# What the task asks
Everything in the records is to be written out exactly, except the pictures.

# Information given
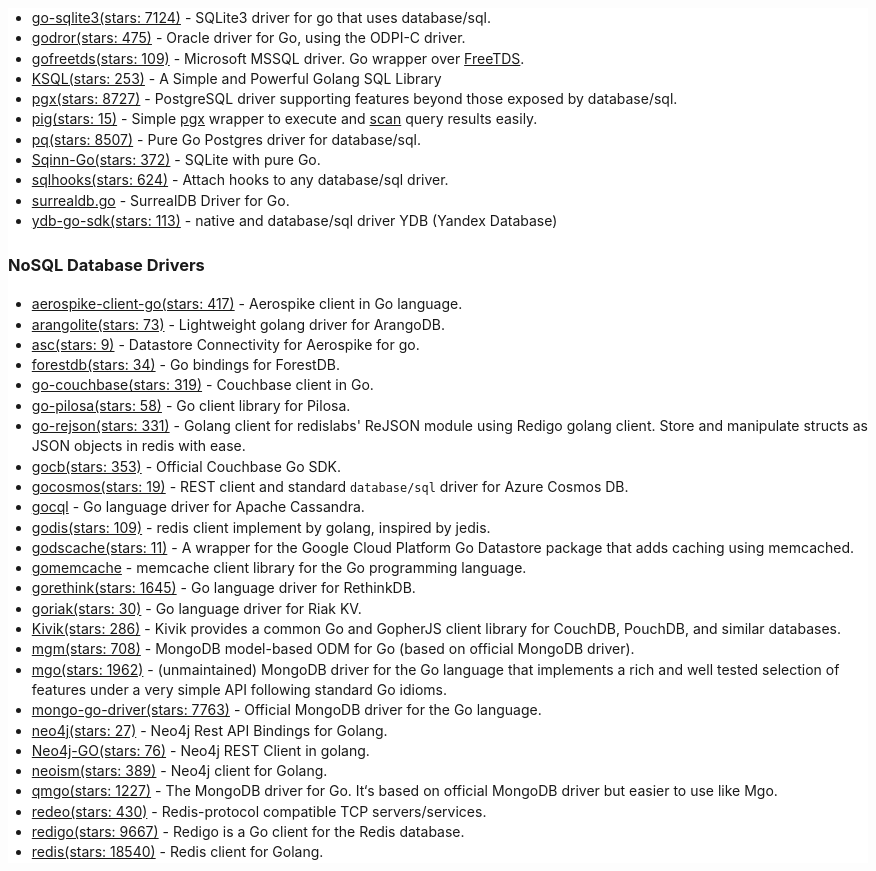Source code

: - [go-sqlite3(stars: 7124)](https://github.com/mattn/go-sqlite3) - SQLite3 driver for go that uses database/sql.
- [godror(stars: 475)](https://github.com/godror/godror) - Oracle driver for Go, using the ODPI-C driver.
- [gofreetds(stars: 109)](https://github.com/minus5/gofreetds) - Microsoft MSSQL driver. Go wrapper over [FreeTDS](https://www.freetds.org).
- [KSQL(stars: 253)](https://github.com/VinGarcia/ksql) - A Simple and Powerful Golang SQL Library
- [pgx(stars: 8727)](https://github.com/jackc/pgx) - PostgreSQL driver supporting features beyond those exposed by database/sql.
- [pig(stars: 15)](https://github.com/alexeyco/pig) - Simple [pgx](https://github.com/jackc/pgx) wrapper to execute and [scan](https://github.com/georgysavva/scany) query results easily.
- [pq(stars: 8507)](https://github.com/lib/pq) - Pure Go Postgres driver for database/sql.
- [Sqinn-Go(stars: 372)](https://github.com/cvilsmeier/sqinn-go) - SQLite with pure Go.
- [sqlhooks(stars: 624)](https://github.com/qustavo/sqlhooks) - Attach hooks to any database/sql driver.
- [surrealdb.go](https://github.com/surrealdb/surrealdb.go) - SurrealDB Driver for Go.
- [ydb-go-sdk(stars: 113)](https://github.com/ydb-platform/ydb-go-sdk) - native and database/sql driver YDB (Yandex Database)

### NoSQL Database Drivers

- [aerospike-client-go(stars: 417)](https://github.com/aerospike/aerospike-client-go) - Aerospike client in Go language.
- [arangolite(stars: 73)](https://github.com/solher/arangolite) - Lightweight golang driver for ArangoDB.
- [asc(stars: 9)](https://github.com/viant/asc) - Datastore Connectivity for Aerospike for go.
- [forestdb(stars: 34)](https://github.com/couchbase/goforestdb) - Go bindings for ForestDB.
- [go-couchbase(stars: 319)](https://github.com/couchbase/go-couchbase) - Couchbase client in Go.
- [go-pilosa(stars: 58)](https://github.com/pilosa/go-pilosa) - Go client library for Pilosa.
- [go-rejson(stars: 331)](https://github.com/nitishm/go-rejson) - Golang client for redislabs' ReJSON module using Redigo golang client. Store and manipulate structs as JSON objects in redis with ease.
- [gocb(stars: 353)](https://github.com/couchbase/gocb) - Official Couchbase Go SDK.
- [gocosmos(stars: 19)](https://github.com/btnguyen2k/gocosmos) - REST client and standard `database/sql` driver for Azure Cosmos DB.
- [gocql](https://gocql.github.io) - Go language driver for Apache Cassandra.
- [godis(stars: 109)](https://github.com/piaohao/godis) - redis client implement by golang, inspired by jedis.
- [godscache(stars: 11)](https://github.com/defcronyke/godscache) - A wrapper for the Google Cloud Platform Go Datastore package that adds caching using memcached.
- [gomemcache](https://github.com/bradfitz/gomemcache/) - memcache client library for the Go programming language.
- [gorethink(stars: 1645)](https://github.com/dancannon/gorethink) - Go language driver for RethinkDB.
- [goriak(stars: 30)](https://github.com/zegl/goriak) - Go language driver for Riak KV.
- [Kivik(stars: 286)](https://github.com/go-kivik/kivik) - Kivik provides a common Go and GopherJS client library for CouchDB, PouchDB, and similar databases.
- [mgm(stars: 708)](https://github.com/kamva/mgm) - MongoDB model-based ODM for Go (based on official MongoDB driver).
- [mgo(stars: 1962)](https://github.com/globalsign/mgo) - (unmaintained) MongoDB driver for the Go language that implements a rich and well tested selection of features under a very simple API following standard Go idioms.
- [mongo-go-driver(stars: 7763)](https://github.com/mongodb/mongo-go-driver) - Official MongoDB driver for the Go language.
- [neo4j(stars: 27)](https://github.com/cihangir/neo4j) - Neo4j Rest API Bindings for Golang.
- [Neo4j-GO(stars: 76)](https://github.com/davemeehan/Neo4j-GO) - Neo4j REST Client in golang.
- [neoism(stars: 389)](https://github.com/jmcvetta/neoism) - Neo4j client for Golang.
- [qmgo(stars: 1227)](https://github.com/qiniu/qmgo) - The MongoDB driver for Go. It‘s based on official MongoDB driver but easier to use like Mgo.
- [redeo(stars: 430)](https://github.com/bsm/redeo) - Redis-protocol compatible TCP servers/services.
- [redigo(stars: 9667)](https://github.com/gomodule/redigo) - Redigo is a Go client for the Redis database.
- [redis(stars: 18540)](https://github.com/redis/go-redis) - Redis client for Golang.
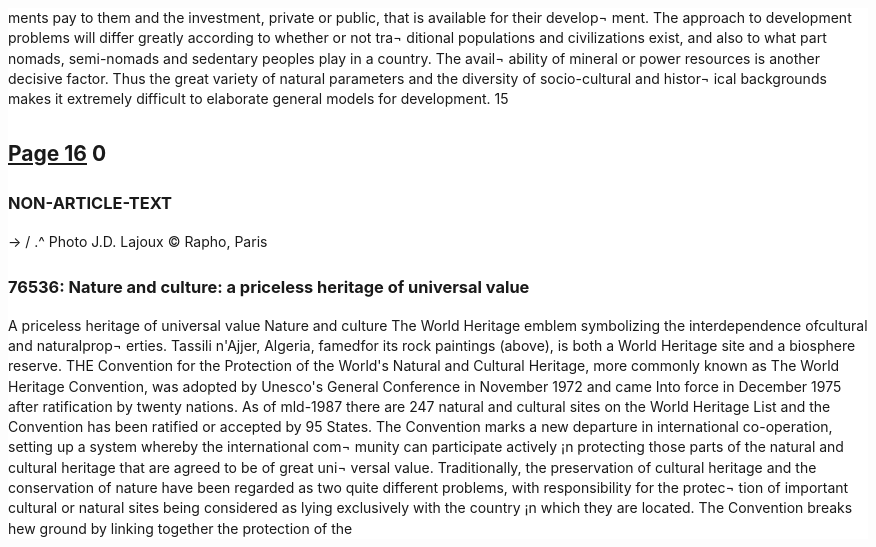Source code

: ments pay to them and the investment, private
or public, that is available for their develop¬
ment.
The approach to development problems will
differ greatly according to whether or not tra¬
ditional populations and civilizations exist, and
also to what part nomads, semi-nomads and
sedentary peoples play in a country. The avail¬
ability of mineral or power resources is another
decisive factor.
Thus the great variety of natural parameters
and the diversity of socio-cultural and histor¬
ical backgrounds makes it extremely difficult
to elaborate general models for development.
15

## [Page 16](https://demo.humlab.umu.se/courier/076585engo.pdf#page=16) 0

### NON-ARTICLE-TEXT

->
/
.^
Photo J.D. Lajoux © Rapho, Paris


### 76536: Nature and culture: a priceless heritage of universal value

A priceless heritage of universal value
Nature and culture
The World Heritage emblem symbolizing the
interdependence ofcultural and naturalprop¬
erties. Tassili n'Ajjer, Algeria, famedfor its
rock paintings (above), is both a World
Heritage site and a biosphere reserve.
THE Convention for the Protection of
the World's Natural and Cultural
Heritage, more commonly known as
The World Heritage Convention, was
adopted by Unesco's General Conference
in November 1972 and came Into force in
December 1975 after ratification by twenty
nations. As of mld-1987 there are 247
natural and cultural sites on the World
Heritage List and the Convention has been
ratified or accepted by 95 States.
The Convention marks a new departure
in international co-operation, setting up a
system whereby the international com¬
munity can participate actively ¡n protecting
those parts of the natural and cultural
heritage that are agreed to be of great uni¬
versal value.
Traditionally, the preservation of cultural
heritage and the conservation of nature
have been regarded as two quite different
problems, with responsibility for the protec¬
tion of important cultural or natural sites
being considered as lying exclusively with
the country ¡n which they are located.
The Convention breaks hew ground by
linking together the protection of the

# Exercise solution
Source code

: - [go-sqlite3(stars: 7124)](https://github.com/mattn/go-sqlite3) - SQLite3 driver for go that uses database/sql.
- [godror(stars: 475)](https://github.com/godror/godror) - Oracle driver for Go, using the ODPI-C driver.
- [gofreetds(stars: 109)](https://github.com/minus5/gofreetds) - Microsoft MSSQL driver. Go wrapper over [FreeTDS](https://www.freetds.org).
- [KSQL(stars: 253)](https://github.com/VinGarcia/ksql) - A Simple and Powerful Golang SQL Library
- [pgx(stars: 8727)](https://github.com/jackc/pgx) - PostgreSQL driver supporting features beyond those exposed by database/sql.
- [pig(stars: 15)](https://github.com/alexeyco/pig) - Simple [pgx](https://github.com/jackc/pgx) wrapper to execute and [scan](https://github.com/georgysavva/scany) query results easily.
- [pq(stars: 8507)](https://github.com/lib/pq) - Pure Go Postgres driver for database/sql.
- [Sqinn-Go(stars: 372)](https://github.com/cvilsmeier/sqinn-go) - SQLite with pure Go.
- [sqlhooks(stars: 624)](https://github.com/qustavo/sqlhooks) - Attach hooks to any database/sql driver.
- [surrealdb.go](https://github.com/surrealdb/surrealdb.go) - SurrealDB Driver for Go.
- [ydb-go-sdk(stars: 113)](https://github.com/ydb-platform/ydb-go-sdk) - native and database/sql driver YDB (Yandex Database)

### NoSQL Database Drivers

- [aerospike-client-go(stars: 417)](https://github.com/aerospike/aerospike-client-go) - Aerospike client in Go language.
- [arangolite(stars: 73)](https://github.com/solher/arangolite) - Lightweight golang driver for ArangoDB.
- [asc(stars: 9)](https://github.com/viant/asc) - Datastore Connectivity for Aerospike for go.
- [forestdb(stars: 34)](https://github.com/couchbase/goforestdb) - Go bindings for ForestDB.
- [go-couchbase(stars: 319)](https://github.com/couchbase/go-couchbase) - Couchbase client in Go.
- [go-pilosa(stars: 58)](https://github.com/pilosa/go-pilosa) - Go client library for Pilosa.
- [go-rejson(stars: 331)](https://github.com/nitishm/go-rejson) - Golang client for redislabs' ReJSON module using Redigo golang client. Store and manipulate structs as JSON objects in redis with ease.
- [gocb(stars: 353)](https://github.com/couchbase/gocb) - Official Couchbase Go SDK.
- [gocosmos(stars: 19)](https://github.com/btnguyen2k/gocosmos) - REST client and standard `database/sql` driver for Azure Cosmos DB.
- [gocql](https://gocql.github.io) - Go language driver for Apache Cassandra.
- [godis(stars: 109)](https://github.com/piaohao/godis) - redis client implement by golang, inspired by jedis.
- [godscache(stars: 11)](https://github.com/defcronyke/godscache) - A wrapper for the Google Cloud Platform Go Datastore package that adds caching using memcached.
- [gomemcache](https://github.com/bradfitz/gomemcache/) - memcache client library for the Go programming language.
- [gorethink(stars: 1645)](https://github.com/dancannon/gorethink) - Go language driver for RethinkDB.
- [goriak(stars: 30)](https://github.com/zegl/goriak) - Go language driver for Riak KV.
- [Kivik(stars: 286)](https://github.com/go-kivik/kivik) - Kivik provides a common Go and GopherJS client library for CouchDB, PouchDB, and similar databases.
- [mgm(stars: 708)](https://github.com/kamva/mgm) - MongoDB model-based ODM for Go (based on official MongoDB driver).
- [mgo(stars: 1962)](https://github.com/globalsign/mgo) - (unmaintained) MongoDB driver for the Go language that implements a rich and well tested selection of features under a very simple API following standard Go idioms.
- [mongo-go-driver(stars: 7763)](https://github.com/mongodb/mongo-go-driver) - Official MongoDB driver for the Go language.
- [neo4j(stars: 27)](https://github.com/cihangir/neo4j) - Neo4j Rest API Bindings for Golang.
- [Neo4j-GO(stars: 76)](https://github.com/davemeehan/Neo4j-GO) - Neo4j REST Client in golang.
- [neoism(stars: 389)](https://github.com/jmcvetta/neoism) - Neo4j client for Golang.
- [qmgo(stars: 1227)](https://github.com/qiniu/qmgo) - The MongoDB driver for Go. It‘s based on official MongoDB driver but easier to use like Mgo.
- [redeo(stars: 430)](https://github.com/bsm/redeo) - Redis-protocol compatible TCP servers/services.
- [redigo(stars: 9667)](https://github.com/gomodule/redigo) - Redigo is a Go client for the Redis database.
- [redis(stars: 18540)](https://github.com/redis/go-redis) - Redis client for Golang.
Source code

: ments pay to them and the investment, private
or public, that is available for their develop¬
ment.
The approach to development problems will
differ greatly according to whether or not tra¬
ditional populations and civilizations exist, and
also to what part nomads, semi-nomads and
sedentary peoples play in a country. The avail¬
ability of mineral or power resources is another
decisive factor.
Thus the great variety of natural parameters
and the diversity of socio-cultural and histor¬
ical backgrounds makes it extremely difficult
to elaborate general models for development.
15

## [Page 16](https://demo.humlab.umu.se/courier/076585engo.pdf#page=16) 0

### NON-ARTICLE-TEXT

->
/
.^
Photo J.D. Lajoux © Rapho, Paris


### 76536: Nature and culture: a priceless heritage of universal value

A priceless heritage of universal value
Nature and culture
The World Heritage emblem symbolizing the
interdependence ofcultural and naturalprop¬
erties. Tassili n'Ajjer, Algeria, famedfor its
rock paintings (above), is both a World
Heritage site and a biosphere reserve.
THE Convention for the Protection of
the World's Natural and Cultural
Heritage, more commonly known as
The World Heritage Convention, was
adopted by Unesco's General Conference
in November 1972 and came Into force in
December 1975 after ratification by twenty
nations. As of mld-1987 there are 247
natural and cultural sites on the World
Heritage List and the Convention has been
ratified or accepted by 95 States.
The Convention marks a new departure
in international co-operation, setting up a
system whereby the international com¬
munity can participate actively ¡n protecting
those parts of the natural and cultural
heritage that are agreed to be of great uni¬
versal value.
Traditionally, the preservation of cultural
heritage and the conservation of nature
have been regarded as two quite different
problems, with responsibility for the protec¬
tion of important cultural or natural sites
being considered as lying exclusively with
the country ¡n which they are located.
The Convention breaks hew ground by
linking together the protection of the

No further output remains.